Makhi Μάχη
- Type: Daily newspaper
- Format: broadsheet
- Founded: 1960
- Political alignment: Greek nationalism Right-wing populism Conservatism
- Headquarters: Nicosia, Cyprus

= Makhi =

Newspaper

Makhi (Μάχη, meaning "Battle" or "Struggle") is a Greek-language Cypriot daily newspaper with close affiliation to radical right-wing and nationalist ideas. It was founded in 1960 by journalist and former EOKA gunman Nikos Sampson, as the voice of his "Progressive Front", a nationalist party.

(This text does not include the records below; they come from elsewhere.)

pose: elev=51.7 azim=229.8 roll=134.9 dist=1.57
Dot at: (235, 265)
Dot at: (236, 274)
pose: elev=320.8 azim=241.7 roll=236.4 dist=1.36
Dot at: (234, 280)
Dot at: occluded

Historically it has expressed the Enosis view, urging for a complete union to motherland Greece and with a strong anti-colonialist, anti-marxist and anti-Turkish orientation. During the Grivas-Makarios controversy, which dominated the Cypriot politics in the early 1970s, the newspaper fully supported Georgios Grivas and EOKA-B against Archbishop Makarios III, who held the presidency and was seen by Greek military junta of 1967-1974 as a pro-communist.

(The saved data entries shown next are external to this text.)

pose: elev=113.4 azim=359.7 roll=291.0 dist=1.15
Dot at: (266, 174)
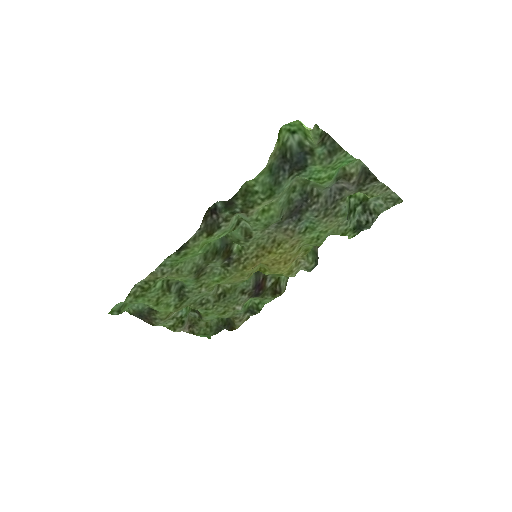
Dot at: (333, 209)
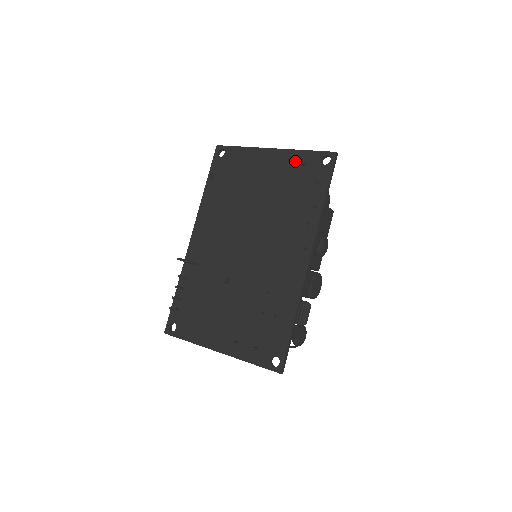
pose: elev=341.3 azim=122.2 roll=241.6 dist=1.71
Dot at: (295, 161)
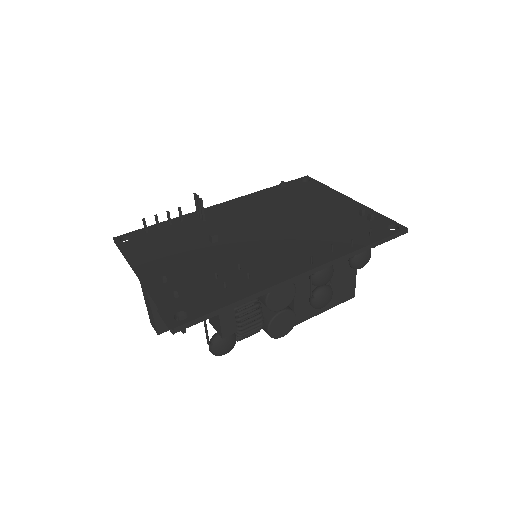
Dot at: (364, 212)
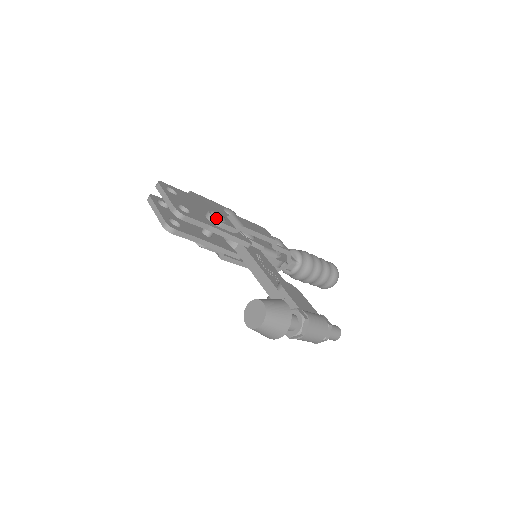
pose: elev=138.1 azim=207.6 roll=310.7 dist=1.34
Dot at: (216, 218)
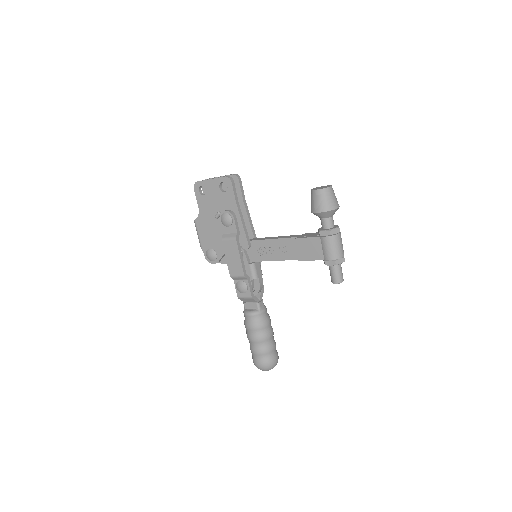
Dot at: occluded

The events of 1974, which culminated in the Turkish invasion of Cyprus isolated Sampson's followers and the newspaper lost nearly all the political influence it had once gathered.

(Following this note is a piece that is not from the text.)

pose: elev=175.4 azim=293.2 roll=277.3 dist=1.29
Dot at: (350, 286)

In the late 1990s the paper has moderated its views, and supported Glafkos Clerides and the Democratic Rally party. It is now owned by Sotiris Sampson, son of Nikos Sampson, who is a member of the Cyprus parliament.

Without abandoning its nationalist view, the paper nowadays reflects the views of Democratic Rally (DISY) dissidents who were opposed to the Annan Plan, against party consensus.

It also staunchly opposes the entrance of Turkey to the European Union, and supports the full withdrawal of the Turkish armed forces from the occupied Cypriot territory, either through diplomacy or though military action.